This section is from the book "Practical Dietetics With Special Reference To Diet In Disease", by William Gilman Thompson. Also available from Amazon: Practical Dietetics with Special Reference to Diet in Disease.
Tapioca and cassava are made from the rhizomata of the Manioc utilissima or Manihot, a common plant in temperate and tropical regions. It is extensively grown in South and Central America, Africa, and the West Indies. Manioc flour forms the basis of food of the natives, and when made into bread and cakes it replaces the wheaten bread of Europe and North America. Cassava contains a poisonous juice that must be first drained off.

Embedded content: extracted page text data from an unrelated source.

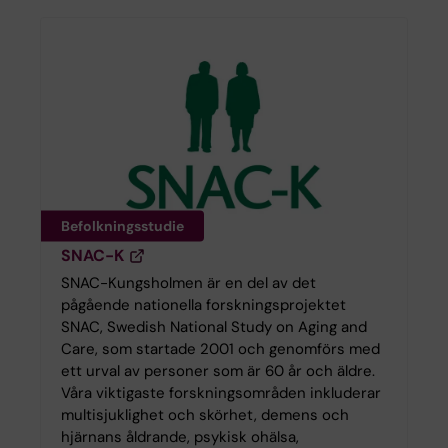
Befolkningsstudie
SNAC-K
SNAC-Kungsholmen är en del av det
pågående nationella forskningsprojektet
SNAC, Swedish National Study on Aging and
Care, som startade 2001 och genomförs med
ett urval av personer som är 60 år och äldre.
Våra viktigaste forskningsområden inkluderar
multisjuklighet och skörhet, demens och
hjärnans åldrande, psykisk ohälsa,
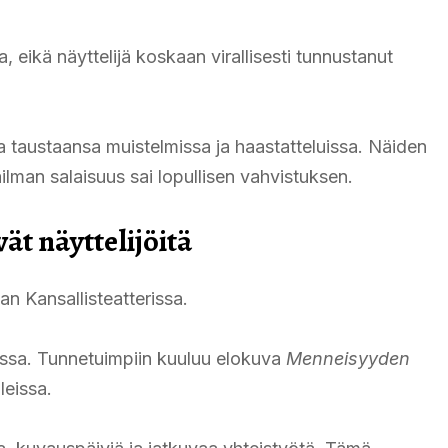
a, eikä näyttelijä koskaan virallisesti tunnustanut
 taustaansa muistelmissa ja haastatteluissa. Näiden
lman salaisuus sai lopullisen vahvistuksen.
ät näyttelijöitä
an Kansallisteatterissa.
issa. Tunnetuimpiin kuuluu elokuva
Menneisyyden
leissa.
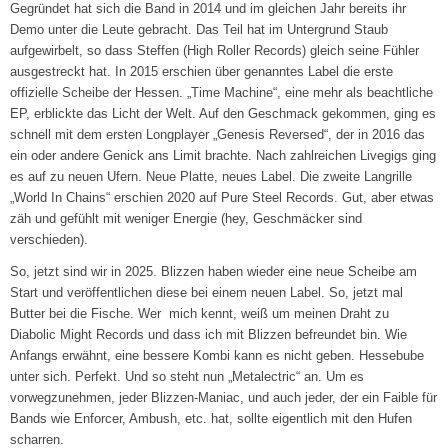
Gegründet hat sich die Band in 2014 und im gleichen Jahr bereits ihr
Demo unter die Leute gebracht. Das Teil hat im Untergrund Staub
aufgewirbelt, so dass Steffen (High Roller Records) gleich seine Fühler
ausgestreckt hat. In 2015 erschien über genanntes Label die erste
offizielle Scheibe der Hessen. „Time Machine“, eine mehr als beachtliche
EP, erblickte das Licht der Welt. Auf den Geschmack gekommen, ging es
schnell mit dem ersten Longplayer „Genesis Reversed“, der in 2016 das
ein oder andere Genick ans Limit brachte. Nach zahlreichen Livegigs ging
es auf zu neuen Ufern. Neue Platte, neues Label. Die zweite Langrille
„World In Chains“ erschien 2020 auf Pure Steel Records. Gut, aber etwas
zäh und gefühlt mit weniger Energie (hey, Geschmäcker sind
verschieden).
So, jetzt sind wir in 2025. Blizzen haben wieder eine neue Scheibe am
Start und veröffentlichen diese bei einem neuen Label. So, jetzt mal
Butter bei die Fische. Wer mich kennt, weiß um meinen Draht zu
Diabolic Might Records und dass ich mit Blizzen befreundet bin. Wie
Anfangs erwähnt, eine bessere Kombi kann es nicht geben. Hessebube
unter sich. Perfekt. Und so steht nun „Metalectric“ an. Um es
vorwegzunehmen, jeder Blizzen-Maniac, und auch jeder, der ein Faible für
Bands wie Enforcer, Ambush, etc. hat, sollte eigentlich mit den Hufen
scharren.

Tapioca, which is purified cassava, is made, like sago, by drying on hot plates, the clarified starch being first heated into a paste in large metal pans. It is an almost pure starch. The granules are not tough, and are very easily digested, so that they form one of the most useful of the amylaceous foods for persons with feeble digestion. Tapioca may be eaten alone in the form of puddings with cream or flavoured with lemon juice, wine, nutmeg, or other spice or aromatic, or may be used to thicken broths or soups. "Pearl tapioca " is a spurious article made from potato starch.
Air-dry tapioca contains 11.97 Percent of water. Water-free tapioca consists of: protein 0.79, carbohydrates 98.90, and ash 0.31 (C. D. Woods and L. H. Merrill).